→ **What to do**
Repeat all entries word for word; skip images.

→ **Data shown**
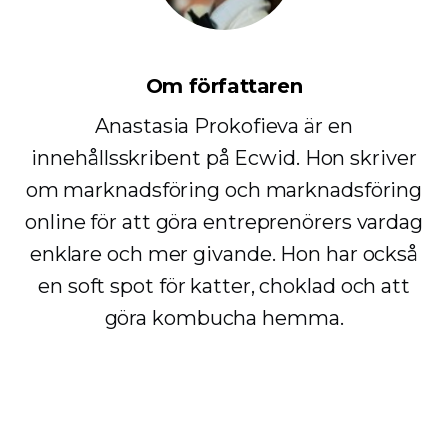
Om författaren
Anastasia Prokofieva är en
innehållsskribent på Ecwid. Hon skriver
om marknadsföring och marknadsföring
online för att göra entreprenörers vardag
enklare och mer givande. Hon har också
en soft spot för katter, choklad och att
göra kombucha hemma.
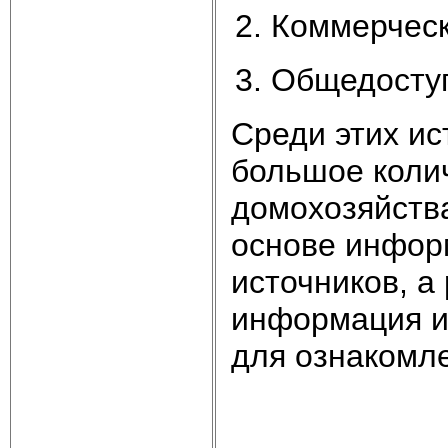
Коммерчески
Общедоступ
Среди этих ис
большое коли
домохозяйств
основе инфор
источников, а
информация ис
для ознакомле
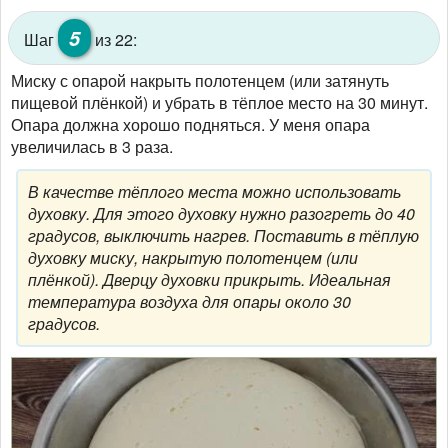
5
Шаг
из 22:
Миску с опарой накрыть полотенцем (или затянуть
пищевой плёнкой) и убрать в тёплое место на 30 минут.
Опара должна хорошо подняться. У меня опара
увеличилась в 3 раза.
В качестве тёплого места можно использовать
духовку. Для этого духовку нужно разогреть до 40
градусов, выключить нагрев. Поставить в тёплую
духовку миску, накрытую полотенцем (или
плёнкой). Дверцу духовки прикрыть. Идеальная
температура воздуха для опары около 30
градусов.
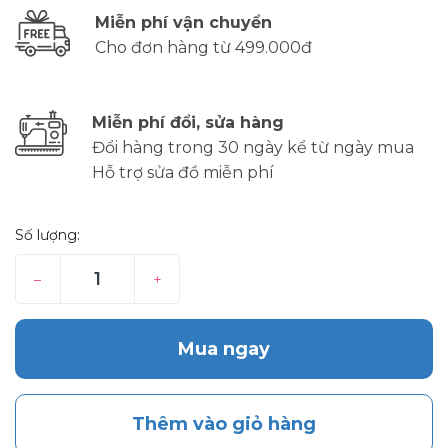
Miễn phí vận chuyển
Cho đơn hàng từ 499.000đ
Miễn phí đổi, sửa hàng
Đổi hàng trong 30 ngày kể từ ngày mua
Hỗ trợ sửa đồ miễn phí
Số lượng:
–
+
Mua ngay
Thêm vào giỏ hàng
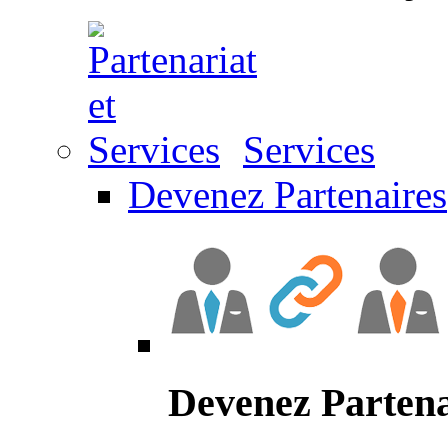
Services
Devenez Partenaires
Devenez Partena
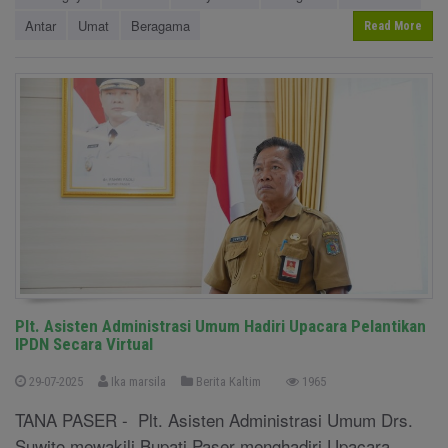
Antar
Umat
Beragama
Read More
Plt. Asisten Administrasi Umum Hadiri Upacara Pelantikan
IPDN Secara Virtual
29-07-2025
Ika marsila
Berita Kaltim
1965
TANA PASER - Plt. Asisten Administrasi Umum Drs.
Suwito mewakili Bupati Paser menghadiri Upacara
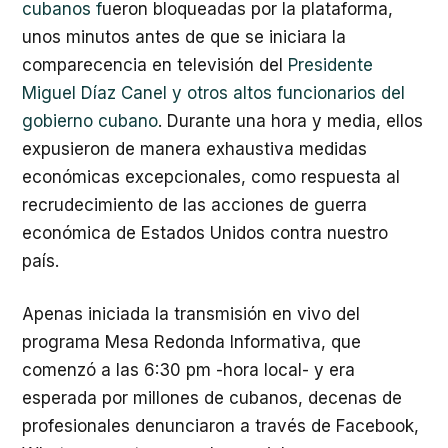
cubanos f
ueron bloqueadas por la plataforma,
unos minutos antes de que se iniciara la
comparecencia en televisión del
Presidente
Miguel Díaz Canel y otros altos funcionarios del
gobierno cubano
. Durante una hora y media, ellos
expusieron de manera exhaustiva medidas
económicas excepcionales, como respuesta al
recrudecimiento de las acciones de guerra
económica de Estados Unidos contra nuestro
país.
Apenas iniciada la transmisión en vivo del
programa Mesa Redonda Informativa, que
comenzó a las 6:30 pm -hora local- y era
esperada por millones de cubanos, decenas de
profesionales denunciaron a través de Facebook,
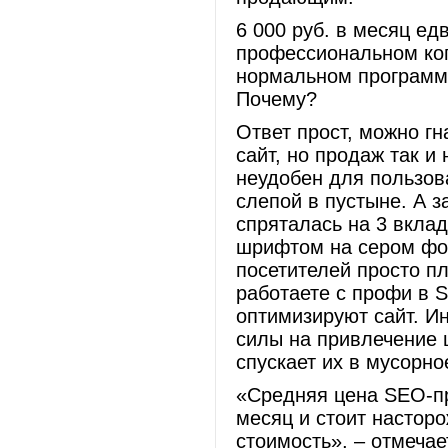
6 000 руб. в месяц ед
профессиональном коп
нормальном программис
Почему?
Ответ прост, можно г
сайт, но продаж так и
неудобен для пользов
слепой в пустыне. А з
спряталась на 3 вкла
шрифтом на сером фон
посетителей просто пл
работаете с профи в S
оптимизируют сайт. Ин
силы на привлечение 
спускает их в мусорно
«Средняя цена SEO-пр
месяц и стоит настор
стоимость», – отмечае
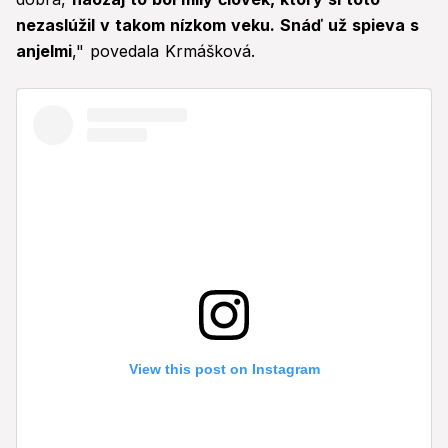
nezaslúžil v takom nízkom veku. Snáď už spieva s
anjelmi
," povedala Krmášková.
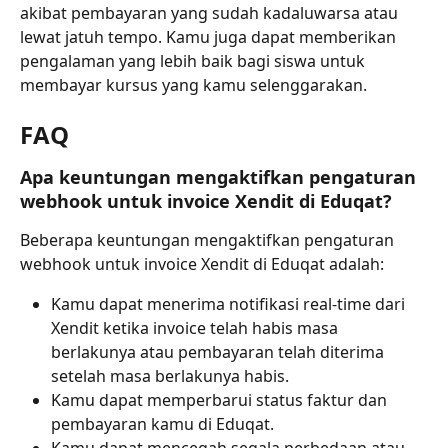
akibat pembayaran yang sudah kadaluwarsa atau 
lewat jatuh tempo. Kamu juga dapat memberikan 
pengalaman yang lebih baik bagi siswa untuk 
membayar kursus yang kamu selenggarakan.
FAQ
Apa keuntungan mengaktifkan pengaturan 
webhook untuk invoice Xendit di Eduqat?
Beberapa keuntungan mengaktifkan pengaturan 
webhook untuk invoice Xendit di Eduqat adalah:
Kamu dapat menerima notifikasi real-time dari 
Xendit ketika invoice telah habis masa 
berlakunya atau pembayaran telah diterima 
setelah masa berlakunya habis.
Kamu dapat memperbarui status faktur dan 
pembayaran kamu di Eduqat.
Kamu dapat mencegah segala perbedaan atau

→ **Response**
Om författaren
Anastasia Prokofieva är en
innehållsskribent på Ecwid. Hon skriver
om marknadsföring och marknadsföring
online för att göra entreprenörers vardag
enklare och mer givande. Hon har också
en soft spot för katter, choklad och att
göra kombucha hemma.
Коммерчески
Общедоступ
Среди этих ис
большое коли
домохозяйств
основе инфор
источников, а
информация ис
для ознакомле
5
Шаг
из 22:
Миску с опарой накрыть полотенцем (или затянуть
пищевой плёнкой) и убрать в тёплое место на 30 минут.
Опара должна хорошо подняться. У меня опара
увеличилась в 3 раза.
В качестве тёплого места можно использовать
духовку. Для этого духовку нужно разогреть до 40
градусов, выключить нагрев. Поставить в тёплую
духовку миску, накрытую полотенцем (или
плёнкой). Дверцу духовки прикрыть. Идеальная
температура воздуха для опары около 30
градусов.
Miễn phí vận chuyển
Cho đơn hàng từ 499.000đ
Miễn phí đổi, sửa hàng
Đổi hàng trong 30 ngày kể từ ngày mua
Hỗ trợ sửa đồ miễn phí
Số lượng:
–
+
Mua ngay
Thêm vào giỏ hàng
Services
Devenez Partenaires
Devenez Partena
Antar
Umat
Beragama
Read More
Plt. Asisten Administrasi Umum Hadiri Upacara Pelantikan
IPDN Secara Virtual
29-07-2025
Ika marsila
Berita Kaltim
1965
TANA PASER - Plt. Asisten Administrasi Umum Drs.
Suwito mewakili Bupati Paser menghadiri Upacara
cubanos f
ueron bloqueadas por la plataforma,
unos minutos antes de que se iniciara la
comparecencia en televisión del
Presidente
Miguel Díaz Canel y otros altos funcionarios del
gobierno cubano
. Durante una hora y media, ellos
expusieron de manera exhaustiva medidas
económicas excepcionales, como respuesta al
recrudecimiento de las acciones de guerra
económica de Estados Unidos contra nuestro
país.
Apenas iniciada la transmisión en vivo del
programa Mesa Redonda Informativa, que
comenzó a las 6:30 pm -hora local- y era
esperada por millones de cubanos, decenas de
profesionales denunciaron a través de Facebook,
6 000 руб. в месяц ед
профессиональном коп
нормальном программис
Почему?
Ответ прост, можно г
сайт, но продаж так и
неудобен для пользов
слепой в пустыне. А з
спряталась на 3 вкла
шрифтом на сером фон
посетителей просто пл
работаете с профи в S
оптимизируют сайт. Ин
силы на привлечение 
спускает их в мусорно
«Средняя цена SEO-пр
месяц и стоит настор
стоимость», – отмечае
nezaslúžil v takom nízkom veku. Snáď už spieva s
anjelmi
," povedala Krmášková.
akibat pembayaran yang sudah kadaluwarsa atau 
lewat jatuh tempo. Kamu juga dapat memberikan 
pengalaman yang lebih baik bagi siswa untuk 
membayar kursus yang kamu selenggarakan.
FAQ
Apa keuntungan mengaktifkan pengaturan 
webhook untuk invoice Xendit di Eduqat?
Beberapa keuntungan mengaktifkan pengaturan 
webhook untuk invoice Xendit di Eduqat adalah:
Kamu dapat menerima notifikasi real-time dari 
Xendit ketika invoice telah habis masa 
berlakunya atau pembayaran telah diterima 
setelah masa berlakunya habis.
Kamu dapat memperbarui status faktur dan 
pembayaran kamu di Eduqat.
Kamu dapat mencegah segala perbedaan atau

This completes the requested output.